In the Christian tradition we apologize and ask for forgiveness as a matter of course, to make right anything we might have messed up. Traditionally worship has included a prayer of confession every Sunday, just to cover that part. I'm not the only clergy that doesn't include a specific prayer of confession every week, but I include it especially on Communion Sunday, to help prepare us for Communion, although you can come to the table and ask to be changed here. God can work on you in Communion too. But we do ask forgiveness every week anyway, everytime we pray the Lord’s Prayer: "forgive me my trespasses as we forgive those who trespass against us." Forgiveness and mercy, every week, every day we pray Jesus' prayer.

But just like with apologies from the people in our lives, changing behavior is an important part of apologizing to God. We don't just say, "Give me a clean slate so I can mess up again." David asks God to “create in me a clean heart, O God, and put a new and right spirit within me.” He is taking his heart and offering it to God, saying, “Change it. Change me. Transform me. Make be better.”

The hardest part, really, is the asking to change. The newspaper (can't find it online yet) had an article this morning asking if, when people are drunk and do despicable things, is it really them or the alcohol speaking. Evidence says its them - their inhibitions were down but what they say was in them. What they said came out of their mouth -- like Jesus said, "It's not what you put in your mouth that defiles you but what comes out of it." So when we pray, "Create in me a clean heart" we are not asking for better control of what we say, better management of how we present ourselves to the world. We are asking for a change in what is on our minds and in our hearts. We are asking for the stuff inside us to be changed. We aren’t asking for a heart transplant, really, a different heart than the one we’ve always had but instead to be shaped so we have the heart God meant us to have, so we have the heart God dreamed us to have.

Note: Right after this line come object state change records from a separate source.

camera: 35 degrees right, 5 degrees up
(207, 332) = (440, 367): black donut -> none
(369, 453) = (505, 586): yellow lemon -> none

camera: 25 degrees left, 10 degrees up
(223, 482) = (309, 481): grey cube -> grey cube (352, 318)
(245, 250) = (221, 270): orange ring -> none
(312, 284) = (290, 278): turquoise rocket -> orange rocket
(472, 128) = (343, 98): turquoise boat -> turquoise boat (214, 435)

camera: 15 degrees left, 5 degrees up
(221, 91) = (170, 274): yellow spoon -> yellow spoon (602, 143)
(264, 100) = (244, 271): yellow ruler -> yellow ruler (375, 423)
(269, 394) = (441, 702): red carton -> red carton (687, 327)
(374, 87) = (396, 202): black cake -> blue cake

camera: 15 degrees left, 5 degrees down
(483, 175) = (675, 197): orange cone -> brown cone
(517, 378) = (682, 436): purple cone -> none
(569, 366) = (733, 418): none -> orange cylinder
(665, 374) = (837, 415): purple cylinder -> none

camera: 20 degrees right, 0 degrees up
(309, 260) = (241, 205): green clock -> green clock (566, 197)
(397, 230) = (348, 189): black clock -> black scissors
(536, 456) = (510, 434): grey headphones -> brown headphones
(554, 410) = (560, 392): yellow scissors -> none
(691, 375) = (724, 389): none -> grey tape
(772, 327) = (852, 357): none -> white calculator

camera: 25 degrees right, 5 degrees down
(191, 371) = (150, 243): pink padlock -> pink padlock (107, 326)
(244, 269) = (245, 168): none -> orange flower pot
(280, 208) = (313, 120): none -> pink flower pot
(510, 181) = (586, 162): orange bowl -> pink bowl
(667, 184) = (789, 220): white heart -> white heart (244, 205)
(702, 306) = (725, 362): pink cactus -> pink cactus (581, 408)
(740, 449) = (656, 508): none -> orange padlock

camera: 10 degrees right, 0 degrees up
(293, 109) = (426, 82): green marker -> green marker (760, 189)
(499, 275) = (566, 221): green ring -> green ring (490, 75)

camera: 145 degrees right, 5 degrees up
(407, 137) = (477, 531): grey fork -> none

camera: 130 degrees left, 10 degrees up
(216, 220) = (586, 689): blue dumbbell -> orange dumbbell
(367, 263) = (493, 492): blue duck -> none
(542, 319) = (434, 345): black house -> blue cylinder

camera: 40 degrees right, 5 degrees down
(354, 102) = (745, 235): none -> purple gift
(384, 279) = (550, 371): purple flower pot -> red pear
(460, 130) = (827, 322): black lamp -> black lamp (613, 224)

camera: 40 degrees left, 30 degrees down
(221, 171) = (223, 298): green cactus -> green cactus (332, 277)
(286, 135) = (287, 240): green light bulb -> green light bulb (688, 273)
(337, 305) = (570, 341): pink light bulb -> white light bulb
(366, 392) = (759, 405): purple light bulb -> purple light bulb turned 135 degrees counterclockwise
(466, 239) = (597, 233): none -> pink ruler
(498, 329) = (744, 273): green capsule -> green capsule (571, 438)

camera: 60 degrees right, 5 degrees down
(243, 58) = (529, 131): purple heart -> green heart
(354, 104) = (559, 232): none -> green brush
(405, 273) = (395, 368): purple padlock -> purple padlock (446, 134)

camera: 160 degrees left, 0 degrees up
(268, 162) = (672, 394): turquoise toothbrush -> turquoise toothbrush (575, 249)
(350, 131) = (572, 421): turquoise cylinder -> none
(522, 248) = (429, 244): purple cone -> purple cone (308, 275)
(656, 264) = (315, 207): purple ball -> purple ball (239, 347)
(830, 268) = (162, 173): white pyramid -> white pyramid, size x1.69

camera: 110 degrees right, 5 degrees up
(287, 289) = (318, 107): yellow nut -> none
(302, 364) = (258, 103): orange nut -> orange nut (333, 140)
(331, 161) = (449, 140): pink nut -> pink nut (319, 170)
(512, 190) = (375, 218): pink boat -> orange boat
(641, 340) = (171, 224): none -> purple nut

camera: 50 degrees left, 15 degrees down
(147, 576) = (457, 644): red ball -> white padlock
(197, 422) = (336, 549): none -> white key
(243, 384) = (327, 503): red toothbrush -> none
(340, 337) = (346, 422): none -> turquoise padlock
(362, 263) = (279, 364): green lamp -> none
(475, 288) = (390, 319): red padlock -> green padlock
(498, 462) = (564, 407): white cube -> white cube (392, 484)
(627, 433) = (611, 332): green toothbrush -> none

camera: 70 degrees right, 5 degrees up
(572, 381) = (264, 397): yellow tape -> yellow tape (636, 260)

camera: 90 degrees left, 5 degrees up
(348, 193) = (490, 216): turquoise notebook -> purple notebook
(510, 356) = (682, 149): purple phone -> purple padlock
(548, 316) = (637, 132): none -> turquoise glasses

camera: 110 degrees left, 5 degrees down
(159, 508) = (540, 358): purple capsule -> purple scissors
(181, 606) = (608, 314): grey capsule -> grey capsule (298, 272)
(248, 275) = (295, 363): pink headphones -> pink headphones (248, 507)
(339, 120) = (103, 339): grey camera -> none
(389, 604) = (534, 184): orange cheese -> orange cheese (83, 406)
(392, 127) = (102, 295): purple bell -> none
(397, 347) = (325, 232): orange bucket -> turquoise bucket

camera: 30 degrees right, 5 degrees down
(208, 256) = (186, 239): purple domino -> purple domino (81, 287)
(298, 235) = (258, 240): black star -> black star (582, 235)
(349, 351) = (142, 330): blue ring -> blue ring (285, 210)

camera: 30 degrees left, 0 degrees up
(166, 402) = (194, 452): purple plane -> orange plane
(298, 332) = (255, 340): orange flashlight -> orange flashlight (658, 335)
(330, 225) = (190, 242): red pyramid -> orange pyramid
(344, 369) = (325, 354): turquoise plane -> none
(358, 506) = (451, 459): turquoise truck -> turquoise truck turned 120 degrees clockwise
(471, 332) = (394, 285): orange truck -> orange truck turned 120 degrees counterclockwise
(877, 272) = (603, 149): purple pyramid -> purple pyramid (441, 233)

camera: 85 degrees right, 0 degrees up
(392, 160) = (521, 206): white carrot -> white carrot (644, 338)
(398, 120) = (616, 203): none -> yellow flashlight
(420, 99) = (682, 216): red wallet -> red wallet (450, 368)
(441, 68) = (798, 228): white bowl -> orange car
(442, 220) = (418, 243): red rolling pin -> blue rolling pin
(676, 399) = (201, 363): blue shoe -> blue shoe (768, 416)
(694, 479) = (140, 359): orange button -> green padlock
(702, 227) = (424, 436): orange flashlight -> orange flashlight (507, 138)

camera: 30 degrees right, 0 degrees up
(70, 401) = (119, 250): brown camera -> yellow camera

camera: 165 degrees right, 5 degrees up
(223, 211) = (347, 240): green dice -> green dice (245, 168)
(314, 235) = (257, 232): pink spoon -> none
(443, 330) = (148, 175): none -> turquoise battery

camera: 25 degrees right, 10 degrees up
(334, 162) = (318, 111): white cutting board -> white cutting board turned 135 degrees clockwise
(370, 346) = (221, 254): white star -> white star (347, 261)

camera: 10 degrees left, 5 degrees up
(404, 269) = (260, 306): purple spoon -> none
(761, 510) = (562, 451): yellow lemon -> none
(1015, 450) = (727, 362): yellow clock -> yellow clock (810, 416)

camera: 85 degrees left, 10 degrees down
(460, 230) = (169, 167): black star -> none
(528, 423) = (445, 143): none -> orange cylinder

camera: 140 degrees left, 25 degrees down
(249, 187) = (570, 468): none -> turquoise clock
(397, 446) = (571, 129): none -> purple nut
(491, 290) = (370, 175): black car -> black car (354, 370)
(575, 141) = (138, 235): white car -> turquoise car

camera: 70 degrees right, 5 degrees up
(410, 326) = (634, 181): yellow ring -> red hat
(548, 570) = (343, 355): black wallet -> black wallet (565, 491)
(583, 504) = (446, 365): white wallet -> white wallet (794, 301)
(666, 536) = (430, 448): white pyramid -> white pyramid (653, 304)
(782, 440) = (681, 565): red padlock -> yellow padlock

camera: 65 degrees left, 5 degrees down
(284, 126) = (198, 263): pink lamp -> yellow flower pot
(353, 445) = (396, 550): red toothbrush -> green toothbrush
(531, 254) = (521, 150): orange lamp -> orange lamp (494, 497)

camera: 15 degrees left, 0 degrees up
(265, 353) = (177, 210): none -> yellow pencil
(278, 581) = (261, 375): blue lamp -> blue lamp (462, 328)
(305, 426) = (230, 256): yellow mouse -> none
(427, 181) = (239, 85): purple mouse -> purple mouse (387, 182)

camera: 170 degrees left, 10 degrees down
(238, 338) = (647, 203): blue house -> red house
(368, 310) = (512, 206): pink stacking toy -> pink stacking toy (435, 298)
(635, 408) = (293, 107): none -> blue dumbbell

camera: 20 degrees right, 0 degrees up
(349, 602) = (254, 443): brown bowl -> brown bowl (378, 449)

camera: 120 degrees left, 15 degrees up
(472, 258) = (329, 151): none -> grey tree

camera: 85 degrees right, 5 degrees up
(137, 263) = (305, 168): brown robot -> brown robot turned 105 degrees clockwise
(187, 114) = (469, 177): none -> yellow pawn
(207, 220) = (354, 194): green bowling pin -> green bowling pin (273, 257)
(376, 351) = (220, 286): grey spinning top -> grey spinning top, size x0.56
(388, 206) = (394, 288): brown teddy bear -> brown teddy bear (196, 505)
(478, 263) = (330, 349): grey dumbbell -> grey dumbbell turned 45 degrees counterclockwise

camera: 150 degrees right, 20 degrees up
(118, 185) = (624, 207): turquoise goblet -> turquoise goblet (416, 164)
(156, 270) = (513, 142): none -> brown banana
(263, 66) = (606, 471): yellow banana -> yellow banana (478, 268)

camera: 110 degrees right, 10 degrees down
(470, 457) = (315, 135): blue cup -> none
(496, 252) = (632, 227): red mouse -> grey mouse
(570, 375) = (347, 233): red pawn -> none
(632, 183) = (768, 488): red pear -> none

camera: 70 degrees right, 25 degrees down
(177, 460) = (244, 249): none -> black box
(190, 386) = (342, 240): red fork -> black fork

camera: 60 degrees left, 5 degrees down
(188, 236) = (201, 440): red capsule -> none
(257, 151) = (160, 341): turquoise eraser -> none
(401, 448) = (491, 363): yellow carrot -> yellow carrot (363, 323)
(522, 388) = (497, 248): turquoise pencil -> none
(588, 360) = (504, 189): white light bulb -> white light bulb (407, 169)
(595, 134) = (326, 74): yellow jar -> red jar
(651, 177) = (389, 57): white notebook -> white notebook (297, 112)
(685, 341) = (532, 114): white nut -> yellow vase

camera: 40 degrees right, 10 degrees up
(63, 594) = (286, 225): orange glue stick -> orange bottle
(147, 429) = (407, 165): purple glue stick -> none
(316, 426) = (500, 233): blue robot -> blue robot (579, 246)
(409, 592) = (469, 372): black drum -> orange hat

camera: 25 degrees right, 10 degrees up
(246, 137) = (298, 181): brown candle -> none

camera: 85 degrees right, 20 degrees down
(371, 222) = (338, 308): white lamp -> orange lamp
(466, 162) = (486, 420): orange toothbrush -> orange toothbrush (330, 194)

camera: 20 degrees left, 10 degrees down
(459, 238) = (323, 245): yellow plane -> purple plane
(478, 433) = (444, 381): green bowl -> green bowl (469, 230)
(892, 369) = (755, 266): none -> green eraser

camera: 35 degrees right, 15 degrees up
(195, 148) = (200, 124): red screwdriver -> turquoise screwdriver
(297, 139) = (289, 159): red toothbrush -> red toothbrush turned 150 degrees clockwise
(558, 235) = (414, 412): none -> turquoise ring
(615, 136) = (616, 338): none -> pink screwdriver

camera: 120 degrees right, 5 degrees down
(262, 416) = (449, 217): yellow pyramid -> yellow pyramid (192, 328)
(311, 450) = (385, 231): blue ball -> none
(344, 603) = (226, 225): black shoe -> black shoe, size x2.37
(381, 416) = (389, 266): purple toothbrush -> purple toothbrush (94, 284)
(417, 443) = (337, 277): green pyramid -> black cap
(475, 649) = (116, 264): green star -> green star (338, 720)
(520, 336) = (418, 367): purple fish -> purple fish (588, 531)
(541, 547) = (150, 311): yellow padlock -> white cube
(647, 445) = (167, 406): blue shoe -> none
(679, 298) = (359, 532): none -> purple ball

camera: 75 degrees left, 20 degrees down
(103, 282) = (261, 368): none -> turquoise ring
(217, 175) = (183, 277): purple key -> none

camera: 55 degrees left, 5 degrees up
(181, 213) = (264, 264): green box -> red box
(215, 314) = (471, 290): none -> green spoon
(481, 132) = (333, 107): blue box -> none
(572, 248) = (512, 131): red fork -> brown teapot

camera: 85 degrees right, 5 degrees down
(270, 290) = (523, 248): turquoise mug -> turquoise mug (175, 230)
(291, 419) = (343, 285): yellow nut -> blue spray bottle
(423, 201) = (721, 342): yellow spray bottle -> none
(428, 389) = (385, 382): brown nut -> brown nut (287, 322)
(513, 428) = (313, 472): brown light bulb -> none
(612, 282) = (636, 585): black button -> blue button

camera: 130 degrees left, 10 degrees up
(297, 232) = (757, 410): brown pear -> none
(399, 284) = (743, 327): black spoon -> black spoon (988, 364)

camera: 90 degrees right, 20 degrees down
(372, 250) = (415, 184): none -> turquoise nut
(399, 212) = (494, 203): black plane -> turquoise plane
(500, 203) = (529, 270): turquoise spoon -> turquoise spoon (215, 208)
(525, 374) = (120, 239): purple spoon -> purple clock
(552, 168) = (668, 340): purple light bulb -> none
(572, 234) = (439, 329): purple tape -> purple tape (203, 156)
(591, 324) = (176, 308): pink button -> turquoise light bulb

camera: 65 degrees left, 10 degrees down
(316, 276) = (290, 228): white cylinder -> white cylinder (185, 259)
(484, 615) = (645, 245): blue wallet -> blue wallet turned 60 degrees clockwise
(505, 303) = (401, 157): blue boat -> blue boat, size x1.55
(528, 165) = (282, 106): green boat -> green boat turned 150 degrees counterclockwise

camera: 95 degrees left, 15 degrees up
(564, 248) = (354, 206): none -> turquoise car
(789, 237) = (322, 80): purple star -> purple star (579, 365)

And finally David asks God to stay with him, not to abandon him, even as he faces the consequences of his behavior. "Take not your holy Spirit from me, and cast me not away from your presence." In the mess he has to face, even after his apology, David needs God with him. As he works to be changed, he needs God with him.

So we can say, “My bad,” or we can say “My heart, change it” but in the end we must say, “My God, stay with me through this.”